My Secret Garden

2005-11-06 - 6:21 p.m.

He Is My Heart.

( The two darling eggs in the nest behind our heating unit. We had to shoo Momma pigeon away by wielding a toilet brush and growled menacingly at it before any pic could be taken,coz she is one feisty momma!)

These days one guy has been occupying my mind alot. Other than darl. He is Nguyen Thuong Van, a 25 year-old Melbourne man of Vietnamese origin whose hope to repeal his death sentence in Singapore is fading in face of a tough anti-drug stance taken by Singapore government. He was caught possessing 396grams of heroin in 2002 at Changi Airport, in the motive said to be to repay debts incurred by his twin-brother, and is expected to be hung as soon as this friday.

Yes, he is a criminal. Unforgivable in the eyes of justice by singapore law. He first came to my attention when TV news started to broadcast trail of updates on his case. And the context, being Singapore, intensified my interest. First i dismissed the whole publicity as just a political stunt, as Australian government was criticised for taking special interest in Corby, an Australian girl being trialed in Bali for drug possesion simply because she is a white, while other non-white Australians being trialed overseas did not see the government lifting one finger. So i was like, yeah right, to me Nguyen is just political puppet to prove that Australians in general aren't ethnic-egoists.

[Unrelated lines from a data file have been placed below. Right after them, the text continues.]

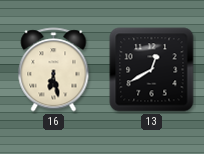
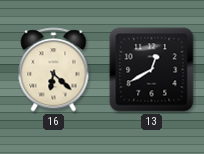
16: 6:28 -> 6:22
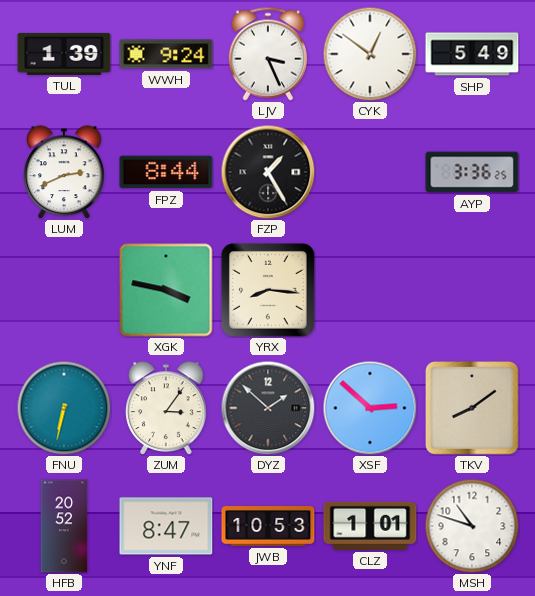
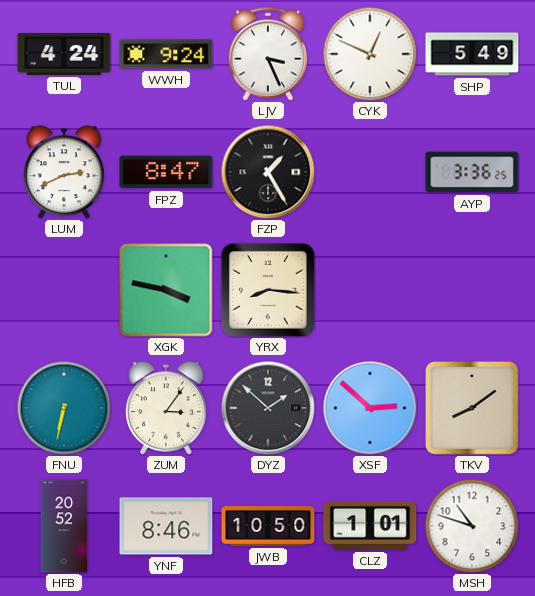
TUL: 1:39 -> 4:24
CYK: 12:51 -> 12:49
FPZ: 8:44 -> 8:47
YNF: 8:47 -> 8:46
JWB: 10:53 -> 10:50
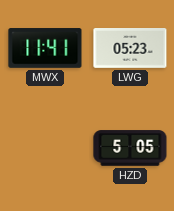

But i gradually as details about him unraveled, and his teary mom pleaded repeatedly in public to ask for help to save his son, i find myself more n more emotionally drawn to this doomed man. He has such a loving mother who believed the goodness in him, who even wrote a letter in Vietnamese addressing to Queen Elizabeth to save his son's life. In this video, his mom said: " He is my heart. If anything happens to him, my heart will stop." I was particularly stirred by an excerpt of today's article on Nguyen:'In the days leading up to his hanging, authorities are expected to give Mrs Nguyen a daily 30-minute visit, instead of the regular allowance of one 30-minute visit a week, because Nguyen has been "banking" his visiting time.
But she will not be able to touch the son she gave birth to in a refugee camp and brought to Australia on a boat.
Nguyen will have to sit behind a thick glass pane.'

It is true that all mothers love their children even if they are satans, but she convinced me that Nguyen is just a man who has commited a mistake in a rush of foolishness or desperateness, the mistake that now will cost his life. He is so young,only a year older than me, and has to prepare to die.

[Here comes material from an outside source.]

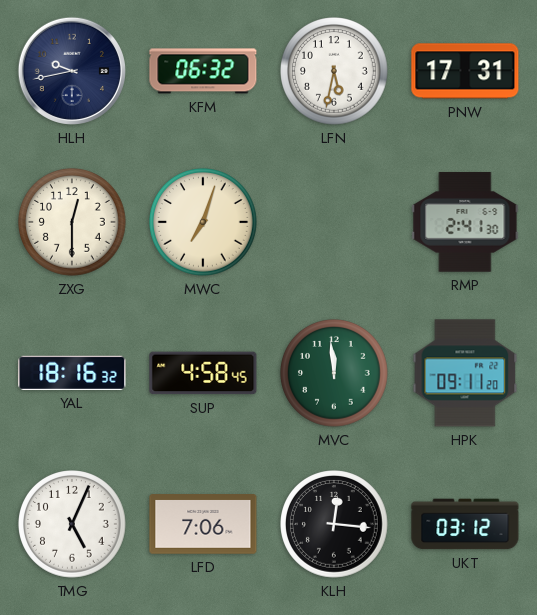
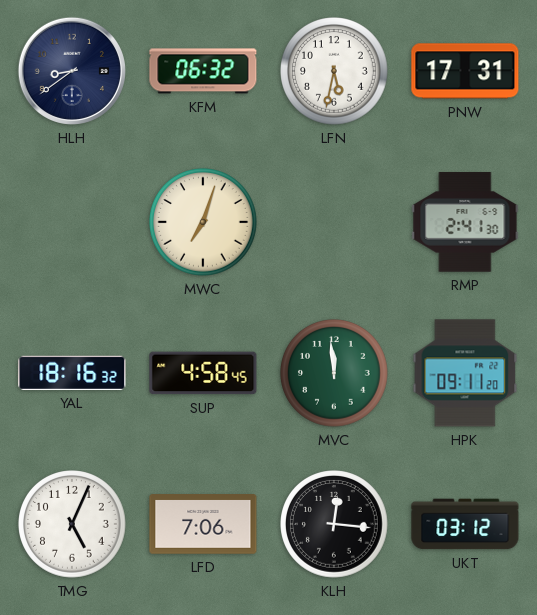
HLH: 9:43 -> 8:39
ZXG: 12:30 -> none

I m outraged, by the paradoxical concept of death penalty. I knew that it exists in Malaysia, Singapore and even the US but it never cut so close to my skin before. During JC , one of the GP discussion topic was Capital Punishment, and one point of debate is :does the government has the right to take someone's life away, just because he murdered someone , or in this case, carried out a severe offence. Does two wrongs make one right? My stance has always and will always be a resounding NO! No no no. The sanctity of life. Singapore and Malaysia are dear to me in alot of sense, but it just dawned on me how ironically cold and faceless can justice be. How governments can maintain a stoic stance on their political agenda at all costs. Once the iron fist is clenched, other things are secondary and lives are just snubbed in that clenched fist. A man known as David W wrote in his journal when he was about to be hung:
"They weighed me today, not because they are worried about me putting on weight, no, not for that," the heroin trafficker writes in his journal.
"They need to know how heavy I am to calculate the length of the rope.
"It's very scientific. The men in the lab coats write books on how to do it right."

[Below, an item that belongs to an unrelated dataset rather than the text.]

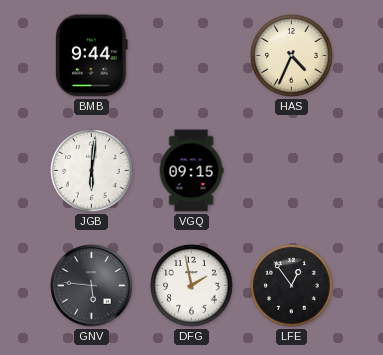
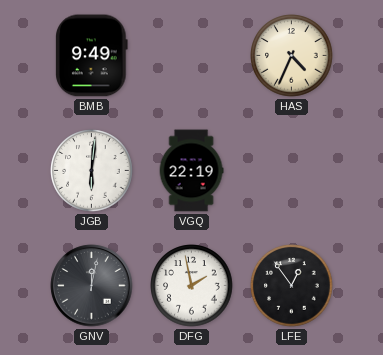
BMB: 9:44 -> 9:49
VGQ: 09:15 -> 22:19
GNV: 5:46 -> 12:02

I was so disturbed by the idea that since 1991, Singapore has hung over 400 people. And over 70 percent of interviewed Singaporeans support the death penalty. I am angry at these people, I am angry at how governments have to maintain their credibility through consistent actions of which certain people are just political sacrifice. Civilians and troops who died in iraq, people on death row. All these deaths are simply 'necessary' . I am so angry that i refuse to think objectively even though that i know that i shouldn't let my emotions run over me. But it is a life we are talking about. A simple cost-benefit analysis would suggest that death penalty is more cost-efficient than long-term imprisonment. A cost-benefit analysis will also suggest that government cannot risk their credibility by sparing Nguyen's life. After doing Econs for 4 years if i can't figure that out i might as well ram myself against the wall like that dumb fly. But Econs never taught me how to measure the value of life. Simply because it is insurmountable. Sometimes i wish i can jerk some singaporeans/malaysian on their shoulders, and beg them to think less objectively. Please let things cut closer, even they could hurt. Please question, please yell, please pierce through that cellophane that separates our country's air from the rest of the world's. And most importantly, please feel for others. We are simply so unaware,happily planting flowers on the fertile soil where skulls are buried,to a point that unawareness becomes complete desensitisation and let it be disguised under the name of 'objectivity'.

Many people rally for Nguyen here, by signing petitions and even held a Catholic prayer session for him. They see him as a life, not just as an offender. All humans deserve that recognition.